Die Walküre

 

Wagner Die Walküre opera to a libretto by the composer. Directed 2010 by Tankred Dorst, with assistance by Ursula Ehler, at the Bayreuth Festival. Stars Johan Botha (Siegmund), Kwangchul Youn (Hunding), Albert Dohmen (Wotan), Edith Haller (Sieglinde), Linda Watson (Brünnhilde), Mihoko Fujimura (Fricke), Sonja Mühleck (Gerhilde), Anna Gabler (Ortlinde), Martina Dike (Waltraute), Simone Schröder (Schwertleite), Miriam Gordon-Stewart (Helmwige), Wilke te Brummelstroete (Siegrune), Annette Küttenbaum (Grimgerde), and Alexandra Petersamer (Roßweiße). Christian Thielemann conducts the Bayreuth Festival Orchestra. Set design by Frank Philipp Schlößmann; costume design by Bernd Ernst Skodzig; lighting design by Ulrich Niepel; dramaturgy by Norbert Abels; music supervision by Christoph Ulrich Meier. Directed for TV by Michael Beyer. Sung in German. Released 2011, disc has 5.1 dts-HD Master Audio sound. Grade: C+

Arnold Whittall praises this production (especially the conducting of Christian Thielemann) in the June 2011 Gramophone, but you have to wonder if he saw the Blu-ray version or just the DVD. I agree that the Bayreuth Festival Orchestra does a great job and is well recorded. There are a few tracks in which the orchestra is partly too loud for the singers, but sound balance overall is good. Picture quality and video content is also good.
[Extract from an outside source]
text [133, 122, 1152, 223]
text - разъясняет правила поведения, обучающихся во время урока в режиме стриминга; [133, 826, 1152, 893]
I have little enthusiasm for the singers. Johan Botha (Siegmund) and Ebith Haller (Sieglinde) are too heavy and ordinary-looking to make much impression. Dohman (Wotan) is solid but not expressive. Kwangchul Youn overacts, and Mihoko Fujimura is too weak to sing Fricka (maybe a bad night). That leaves us with Linda Watson, a woman with surprising acting ability, as Brünnhilde. Alas, once Linda puts on her Valkyrie costume nothing can keep her from looking ridiculous. Her red wig is hideous, and the cut of her red dress accentuates her lumbering bulk. The rest of the Valkyrie chorus girls are also hurt by their Star Trek outfits---they look like riot police with their huge, clear, rectangular plastic shields. No doubt this is exactly what Tankred Dorst intended---and this because there are too many riots these days. Thank you, Tankred, for reminding us of this.

Dorst veers wildly from good ideas (the ruins and ancient-looking sculptures) to obscure and pointless intellectual gamesmanship. For example, a  bicyclist calmly takes a break in the background of most of Act 2; per the keep-case booklet, he represents us, the audience. Thanks, Opus Arte, for that tip. I wind up with a "C" for artistic merit for this show; I bump that up to "C+" for fine SQ and PQ.